Gli investitori semplicemente non hanno digerito la dichiarazione di impegno a contrastare il rialzo dei prezzi, dopo aver provato a guardare le carte della Fed negli ultimi due mesi, e cercando anche in questa maniera di influenzarle. Senza rendersi conto che forzare la mano è un gioco vecchio, andato avanti per quasi un decennio ma non più attuale. Lo scenario è cambiato non solo per lo spaventoso aumento dei prezzi, alimentato anche dalla liquidità immessa dalla principale istituzione monetaria americana, ma anche per il diverso ruolo che ha la Fed passata da essere parte del gioco ad nuovo/vecchio ruolo di arbitro del sistema

In realtà il processo è ancora in divenire. Dopo essere stata “dietro la curva” per troppo tempo, cioè a seguito degli avvenimenti a causa di una sottovalutazione e di un timing errato, la Fed sta faticosamente cercando di guadare la credibilità perduta. Motivo per cui da Powell era lecito attendersi la conferma di una atteggiamento da falco che non poteva certo durare una sola estate dopo essere stato compiacente per un decennio.
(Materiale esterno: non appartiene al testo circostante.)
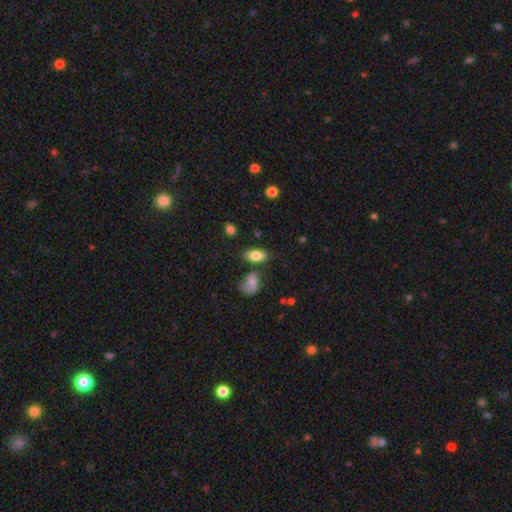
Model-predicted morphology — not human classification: Smooth or featured: smooth — 80% (featured or disk — 12%)
How rounded: in between — 91% (round — 5%)
Merging: none — 72% (minor disturbance — 15%)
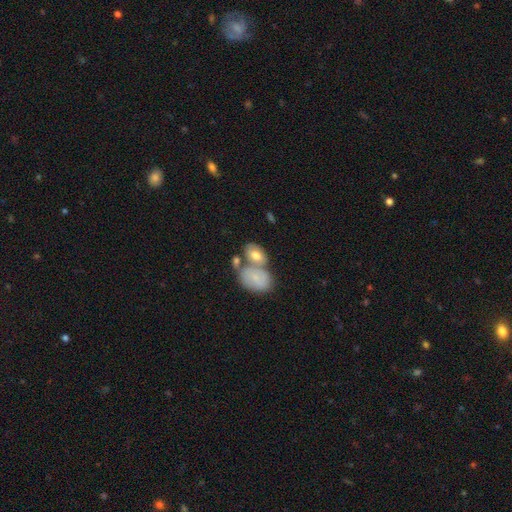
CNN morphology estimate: A smooth galaxy with no disk features (53%) that is in between round and cigar-shaped (65%). Merging: merger (47%).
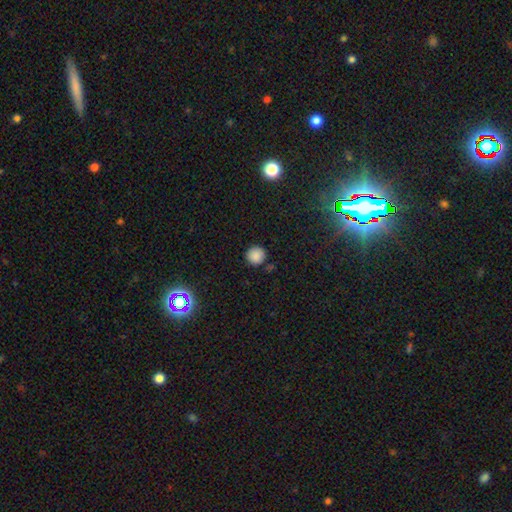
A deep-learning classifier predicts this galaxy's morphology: smooth_or_featured: smooth (p=0.86) [alt: star or artifact p=0.11]
how_rounded: round (p=0.94) [alt: in between p=0.05]
merging: none (p=0.87) [alt: minor disturbance p=0.08]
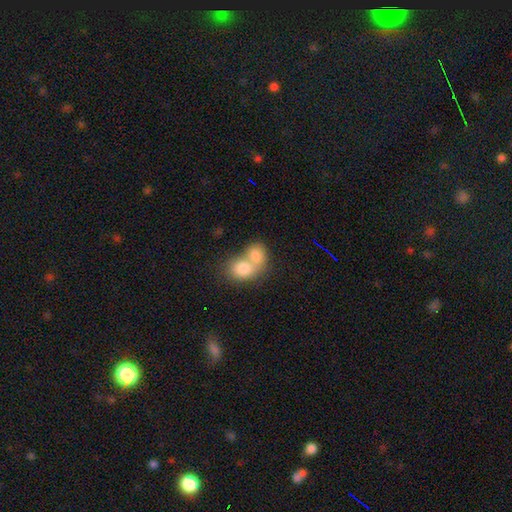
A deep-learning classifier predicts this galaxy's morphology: This appears to be a smooth galaxy with no disk features (77%) that is in between round and cigar-shaped (51%). Merging: merger (74%).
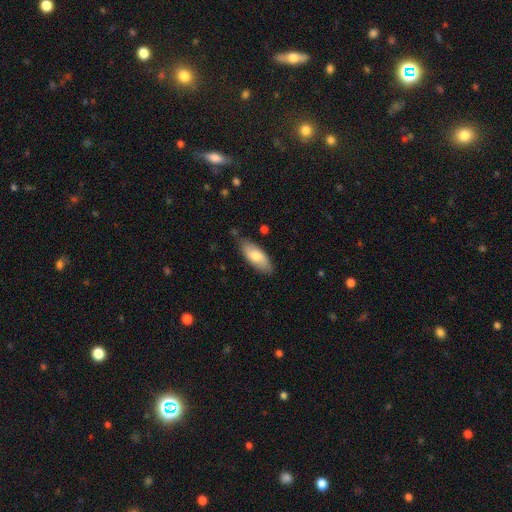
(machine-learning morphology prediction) Smooth or featured? smooth (74%)
How rounded? in between (81%)
Merging? none (79%)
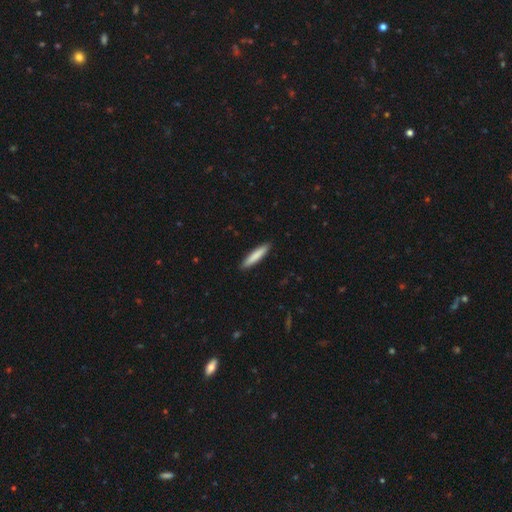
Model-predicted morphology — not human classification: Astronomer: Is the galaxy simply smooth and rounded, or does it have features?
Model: smooth — 82%.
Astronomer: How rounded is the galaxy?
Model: cigar-shaped — 90%.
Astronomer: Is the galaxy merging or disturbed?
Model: none — 91%.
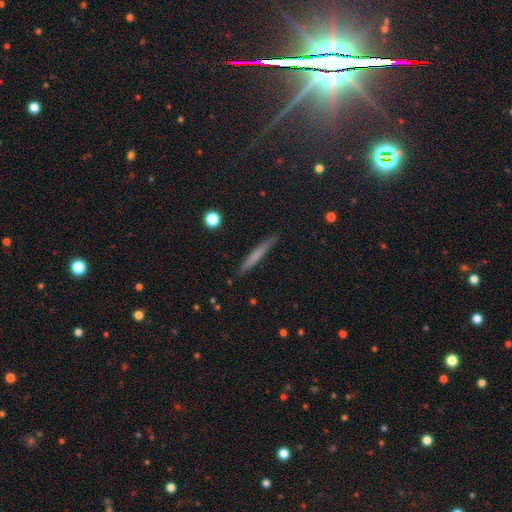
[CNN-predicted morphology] Smooth or featured? smooth (61%)
How rounded? cigar-shaped (96%)
Merging? none (89%)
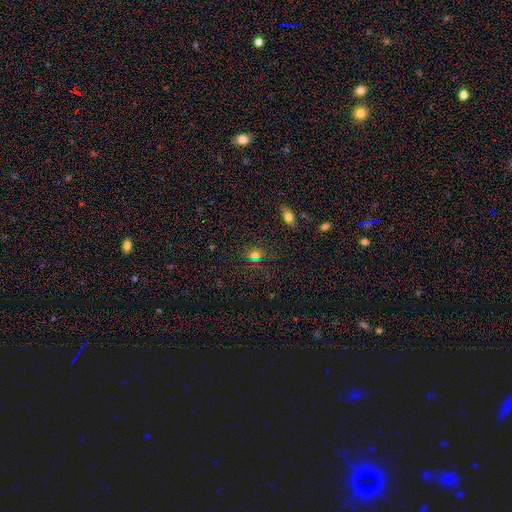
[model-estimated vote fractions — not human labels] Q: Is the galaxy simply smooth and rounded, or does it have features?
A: smooth — 62%.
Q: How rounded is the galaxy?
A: round — 74%.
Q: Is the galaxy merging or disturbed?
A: none — 80%.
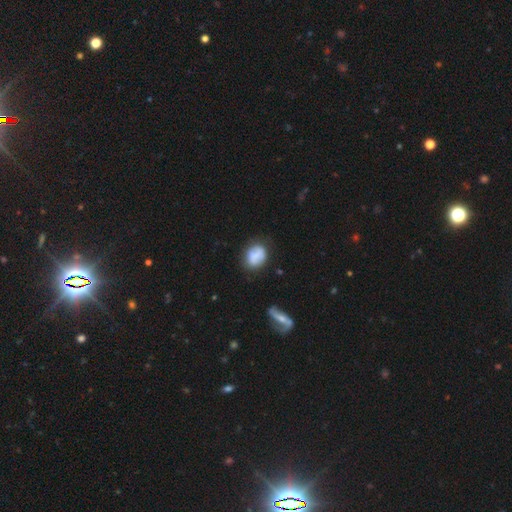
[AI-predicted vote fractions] A smooth galaxy with no disk features (70%) that is in between round and cigar-shaped (56%). Merging: none (63%).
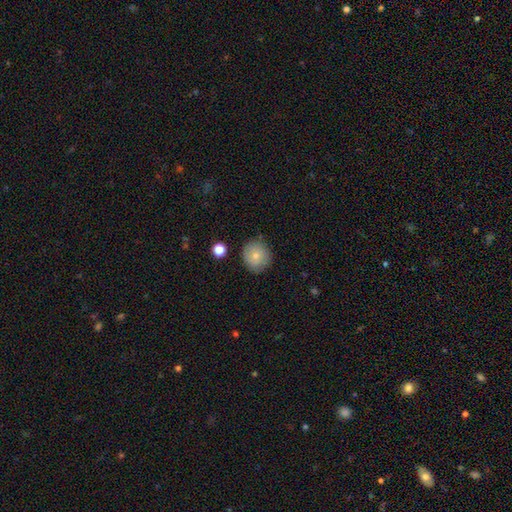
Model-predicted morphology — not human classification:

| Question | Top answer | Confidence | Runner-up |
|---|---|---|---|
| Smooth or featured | smooth | 75% | featured or disk (16%) |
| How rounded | round | 90% | in between (9%) |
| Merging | none | 81% | minor disturbance (13%) |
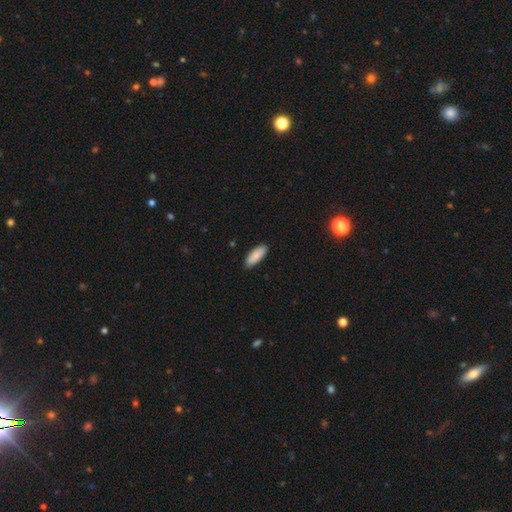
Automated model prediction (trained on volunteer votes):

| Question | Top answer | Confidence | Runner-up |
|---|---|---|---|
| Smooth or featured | smooth | 89% | featured or disk (6%) |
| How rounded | in between | 75% | cigar-shaped (24%) |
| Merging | none | 85% | minor disturbance (12%) |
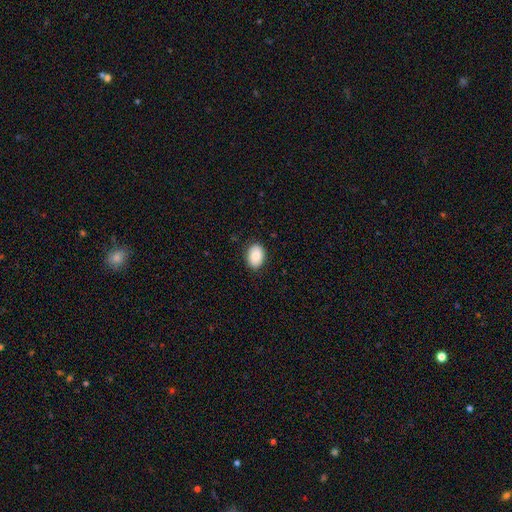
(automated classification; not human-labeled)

Il resto lo hanno fatto gli investitori, animali volubili abituati da oltre 10 anni ai soldi facili con una intera generazione di operatori che non hanno mai visto un significativo mercato “orso”. Capaci di imbastire un consistente rally dei prezzi su un dato inflattivo leggermente inferiore alle aspettative, legando cosi sia la possibilità di un picco del rialzo dei prezzi sia una nuovo aiuto da parte di Powell, secondo il vecchio schema

Con un mercato del lavoro che continua ed essere estremamente forte e con un Pil prodotto al 70% da consumi interni, nel caso americano si tratta solo di capire “quando” si uscirà da questa situazione. Molto più complessa si rivela la situazione europea. La crisi del Gas, abilmente alimentato dalla Russia, sta impattando sull’economia ed in particolare sulla Germania che si è trovata totalmente indifesa, gettando anche parecchie ombre sull’operato ventennale di Frau Merkel convinta di aver trovato alimentazione energetica a bassissimo prezzo ed invece abilmente manipolata da Putin con il risultato di avere pochi mesi di autonomia

Ma soprattutto la debolezza dell’economia teutonica mette ulteriormente in difficoltà la Bce. Mentre la controparte americana può permettersi di rialzare i tassi in presenza di una inflazione classica da domanda, nel vecchio continente il rialzo dei prezzi è dovuto principalmente ad un problema di offerta di prodotti energetici che vengono poco impattati da rialzi dei tassi ma che invece provocano un rallentamento economico. Lasciando di fatto la Bce con il classico cerino in mano su come comportarsi.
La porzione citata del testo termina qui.